Segment Open
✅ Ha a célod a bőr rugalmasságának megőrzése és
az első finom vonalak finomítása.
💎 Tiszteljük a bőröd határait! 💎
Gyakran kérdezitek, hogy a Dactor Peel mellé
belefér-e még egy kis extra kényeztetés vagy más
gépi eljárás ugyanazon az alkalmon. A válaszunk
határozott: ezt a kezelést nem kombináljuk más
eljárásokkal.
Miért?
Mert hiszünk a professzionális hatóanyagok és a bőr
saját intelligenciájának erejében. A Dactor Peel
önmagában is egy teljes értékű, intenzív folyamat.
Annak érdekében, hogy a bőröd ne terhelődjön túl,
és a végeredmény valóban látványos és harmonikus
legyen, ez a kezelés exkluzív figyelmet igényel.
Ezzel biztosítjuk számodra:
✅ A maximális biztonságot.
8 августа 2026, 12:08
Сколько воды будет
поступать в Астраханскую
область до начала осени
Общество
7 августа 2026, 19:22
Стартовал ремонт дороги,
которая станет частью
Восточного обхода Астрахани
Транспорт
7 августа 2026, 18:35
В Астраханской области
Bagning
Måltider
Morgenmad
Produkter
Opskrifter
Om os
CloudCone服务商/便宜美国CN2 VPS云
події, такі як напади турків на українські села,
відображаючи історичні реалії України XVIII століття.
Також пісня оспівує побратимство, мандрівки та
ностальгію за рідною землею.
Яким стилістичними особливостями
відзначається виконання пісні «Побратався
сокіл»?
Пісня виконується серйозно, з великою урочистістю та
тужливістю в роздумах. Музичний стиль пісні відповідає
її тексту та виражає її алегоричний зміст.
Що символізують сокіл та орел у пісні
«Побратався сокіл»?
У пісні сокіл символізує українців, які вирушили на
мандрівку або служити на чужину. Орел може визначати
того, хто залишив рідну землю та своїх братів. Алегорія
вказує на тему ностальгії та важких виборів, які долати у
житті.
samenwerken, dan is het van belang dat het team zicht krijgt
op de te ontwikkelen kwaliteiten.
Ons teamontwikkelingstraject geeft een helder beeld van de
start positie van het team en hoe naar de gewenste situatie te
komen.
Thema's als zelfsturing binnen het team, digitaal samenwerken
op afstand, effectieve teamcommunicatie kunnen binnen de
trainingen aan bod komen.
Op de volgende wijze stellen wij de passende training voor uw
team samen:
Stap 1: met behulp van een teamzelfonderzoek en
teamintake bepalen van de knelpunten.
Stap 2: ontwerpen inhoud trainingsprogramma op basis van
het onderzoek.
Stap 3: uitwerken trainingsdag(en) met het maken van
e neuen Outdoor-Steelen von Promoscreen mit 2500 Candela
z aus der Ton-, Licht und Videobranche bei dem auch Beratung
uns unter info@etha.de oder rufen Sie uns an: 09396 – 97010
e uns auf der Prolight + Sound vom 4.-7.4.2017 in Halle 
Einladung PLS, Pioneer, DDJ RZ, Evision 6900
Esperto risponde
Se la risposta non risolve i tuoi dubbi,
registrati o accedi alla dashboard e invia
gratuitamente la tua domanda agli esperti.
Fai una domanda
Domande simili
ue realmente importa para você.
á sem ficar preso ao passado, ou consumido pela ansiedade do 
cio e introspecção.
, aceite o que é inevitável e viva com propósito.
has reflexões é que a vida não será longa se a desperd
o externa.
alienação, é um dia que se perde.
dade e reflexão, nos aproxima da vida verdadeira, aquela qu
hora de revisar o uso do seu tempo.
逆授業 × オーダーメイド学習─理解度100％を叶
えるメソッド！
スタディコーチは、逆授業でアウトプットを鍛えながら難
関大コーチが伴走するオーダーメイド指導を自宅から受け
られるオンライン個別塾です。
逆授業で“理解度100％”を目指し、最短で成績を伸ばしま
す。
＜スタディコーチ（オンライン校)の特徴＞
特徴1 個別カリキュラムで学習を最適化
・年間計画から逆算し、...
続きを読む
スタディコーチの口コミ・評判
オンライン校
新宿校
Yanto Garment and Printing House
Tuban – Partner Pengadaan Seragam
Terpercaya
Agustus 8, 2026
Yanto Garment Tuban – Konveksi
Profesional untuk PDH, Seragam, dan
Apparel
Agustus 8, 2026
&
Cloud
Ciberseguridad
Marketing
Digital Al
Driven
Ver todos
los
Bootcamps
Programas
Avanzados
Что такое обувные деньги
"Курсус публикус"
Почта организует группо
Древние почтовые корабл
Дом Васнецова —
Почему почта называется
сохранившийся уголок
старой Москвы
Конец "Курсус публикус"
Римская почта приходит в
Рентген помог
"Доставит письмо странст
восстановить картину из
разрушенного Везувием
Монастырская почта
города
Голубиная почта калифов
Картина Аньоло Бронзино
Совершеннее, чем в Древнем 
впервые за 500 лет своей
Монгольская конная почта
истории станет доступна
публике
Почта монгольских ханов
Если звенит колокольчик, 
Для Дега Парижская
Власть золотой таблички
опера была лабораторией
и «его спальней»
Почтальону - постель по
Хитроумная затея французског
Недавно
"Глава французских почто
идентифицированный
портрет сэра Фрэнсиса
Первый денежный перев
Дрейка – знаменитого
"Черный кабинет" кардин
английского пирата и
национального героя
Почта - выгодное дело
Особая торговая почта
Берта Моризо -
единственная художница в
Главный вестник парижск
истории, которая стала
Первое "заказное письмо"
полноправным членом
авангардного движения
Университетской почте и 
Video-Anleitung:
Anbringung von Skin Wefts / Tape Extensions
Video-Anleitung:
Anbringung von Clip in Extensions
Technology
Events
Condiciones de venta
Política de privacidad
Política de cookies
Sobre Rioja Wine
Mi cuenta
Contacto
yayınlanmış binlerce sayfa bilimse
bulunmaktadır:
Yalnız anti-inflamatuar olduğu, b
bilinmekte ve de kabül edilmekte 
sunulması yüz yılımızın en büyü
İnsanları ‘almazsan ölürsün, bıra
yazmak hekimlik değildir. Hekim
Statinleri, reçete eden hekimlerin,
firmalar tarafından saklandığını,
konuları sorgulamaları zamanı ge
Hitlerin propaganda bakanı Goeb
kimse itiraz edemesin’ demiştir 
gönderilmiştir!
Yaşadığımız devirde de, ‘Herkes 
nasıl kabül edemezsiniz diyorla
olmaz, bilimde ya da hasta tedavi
Segment Closed
_Instructions for the task_: Each line carrying the string "Dactor" should be copied out from the entries.

_Response to the task_:
Gyakran kérdezitek, hogy a Dactor Peel mellé
saját intelligenciájának erejében. A Dactor Peel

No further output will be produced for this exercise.